To do
Resume the article on the Chilango burrito chain's planned administration, continuing directly after its final sentence.

Text
----------

Burrito dining chain Chilango prepares to enter administration

Small investors who sank millions of pounds into a “burrito bond” scheme could lose most of their cash after the Chilango dining chain said it planned to call in administrators.

The collapse may lead to the closure of the group’s 12 Mexican-themed restaurants, with the potential loss of 152 jobs.

More than 1,000 investors bought £5.8m worth of mini-bonds in two fundraising efforts by Chilango, the most recent of which ended in April last year.

The scheme promised returns of 8% a year but in December Chilango warned investors it required a rescue restructure to cut rents and exit unwanted outlets.

Bond holders were given the chance to cash out or to convert their investments to preferential shares. It is understood that only about 20 cashed out and the process of conversion was not completed in the light of poor trading during the pandemic.

If Chilango goes into administration, the bond holders will be reliant on returns from the sale of its assets, which the company warned last year could lead to them losing 99% of their investment.

----------

Data to examine
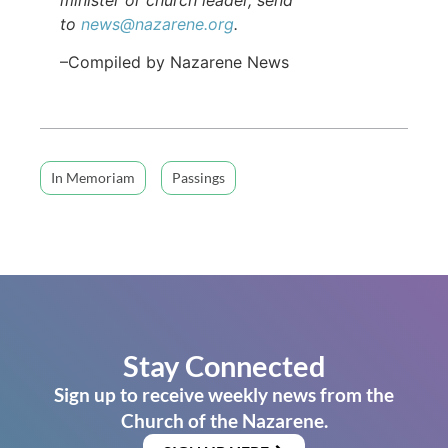
to
news@nazarene.org
.
–Compiled by Nazarene News
In Memoriam
Passings
Stay Connected
Sign up to receive weekly news from the
Church of the Nazarene.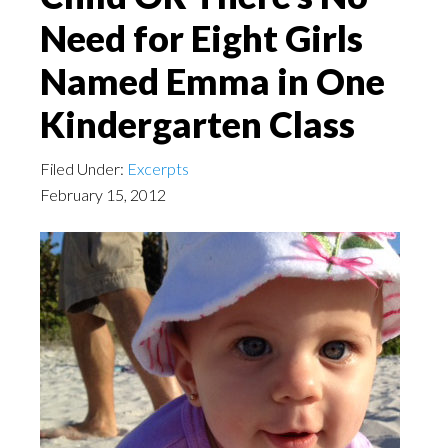
Need for Eight Girls
Named Emma in One
Kindergarten Class
Filed Under:
Excerpts
February 15, 2012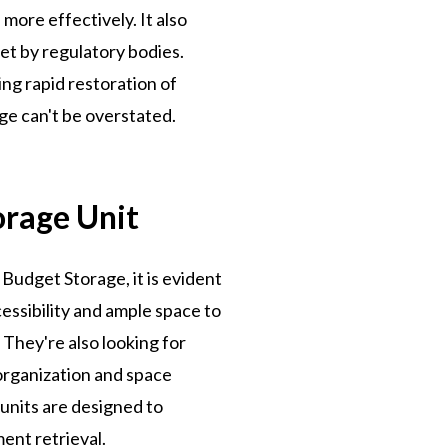
more effectively. It also
et by regulatory bodies.
ing rapid restoration of
ge can't be overstated.
orage Unit
Budget Storage, it is evident
essibility and ample space to
They're also looking for
 organization and space
units are designed to
ent retrieval.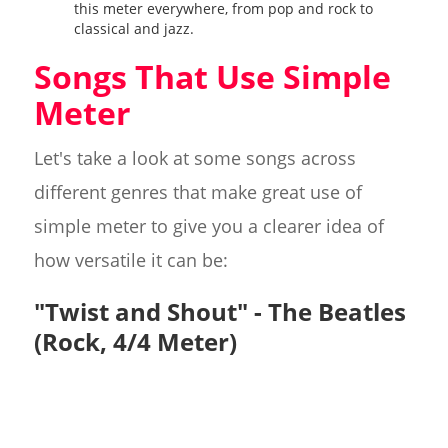
this meter everywhere, from pop and rock to
classical and jazz.
Songs That Use Simple
Meter
Let's take a look at some songs across
different genres that make great use of
simple meter to give you a clearer idea of
how versatile it can be:
"Twist and Shout" - The Beatles
(Rock, 4/4 Meter)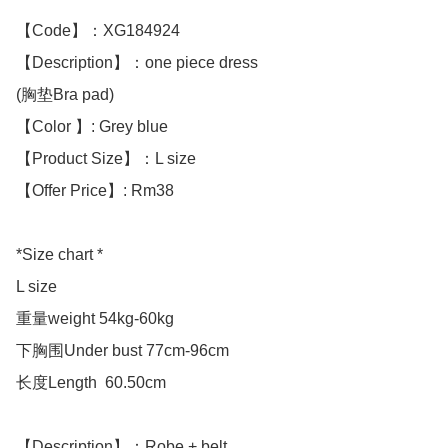
【Code】：XG184924

【Description】：one piece dress 

(胸垫Bra pad)

【Color 】: Grey blue 

【Product Size】：L size

【Offer Price】: Rm38

*Size chart *

L size 

重量weight 54kg-60kg

下胸围Under bust 77cm-96cm

长度Length  60.50cm

【Description】：Robe + belt
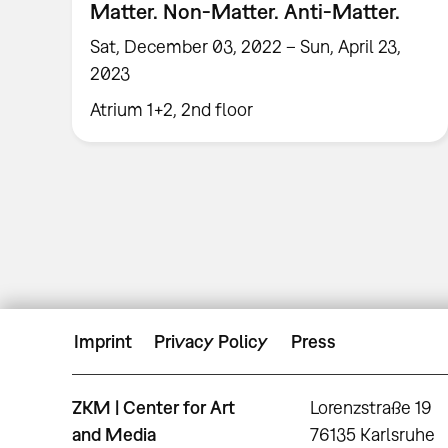
Matter. Non-Matter. Anti-Matter.
Sat, December 03, 2022 – Sun, April 23,
2023
Atrium 1+2, 2nd floor
Imprint
Privacy Policy
Press
ZKM | Center for Art
Lorenzstraße 19
and Media
76135 Karlsruhe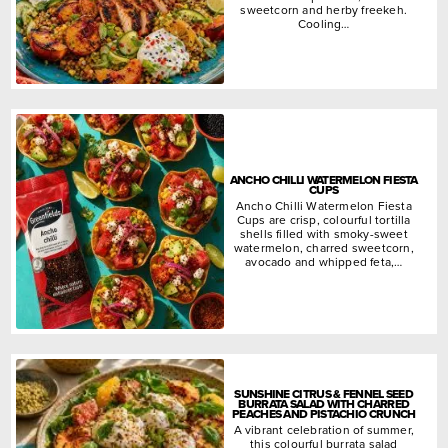
sweetcorn and herby freekeh.
Cooling…
ANCHO CHILLI WATERMELON FIESTA
CUPS
Ancho Chilli Watermelon Fiesta
Cups are crisp, colourful tortilla
shells filled with smoky-sweet
watermelon, charred sweetcorn,
avocado and whipped feta,…
SUNSHINE CITRUS & FENNEL SEED
BURRATA SALAD WITH CHARRED
PEACHES AND PISTACHIO CRUNCH
A vibrant celebration of summer,
this colourful burrata salad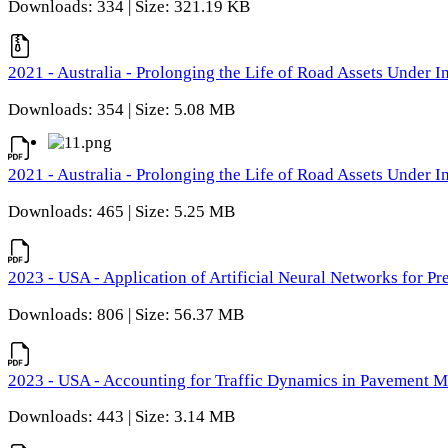
Downloads: 334 | Size: 321.19 KB
2021 - Australia - Prolonging the Life of Road Assets Under
Downloads: 354 | Size: 5.08 MB
2021 - Australia - Prolonging the Life of Road Assets Under
Downloads: 465 | Size: 5.25 MB
2023 - USA - Application of Artificial Neural Networks for P
Downloads: 806 | Size: 56.37 MB
2023 - USA - Accounting for Traffic Dynamics in Pavement 
Downloads: 443 | Size: 3.14 MB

----------

Response area
A string of casual dining chains including Pizza Express and Azzurri, the owner of Zizzi and Ask, are planning to close outlets. The sector was already suffering from rising costs and falling visitor numbers before the pandemic forced them to close outlets for weeks.

Chilango said it was looking for a buyer but had been hit hard by lockdown.

“No business could have foreseen the impact the coronavirus crisis would have on our industry, with few sectors being hit harder by the pandemic than hospitality,” the group said.

“During this period we have done our very best to mitigate the pandemic’s impact, operating as much as is safely possible while implementing the various government support measures available. Unfortunately, these efforts have not been sufficient to secure the future of our business.”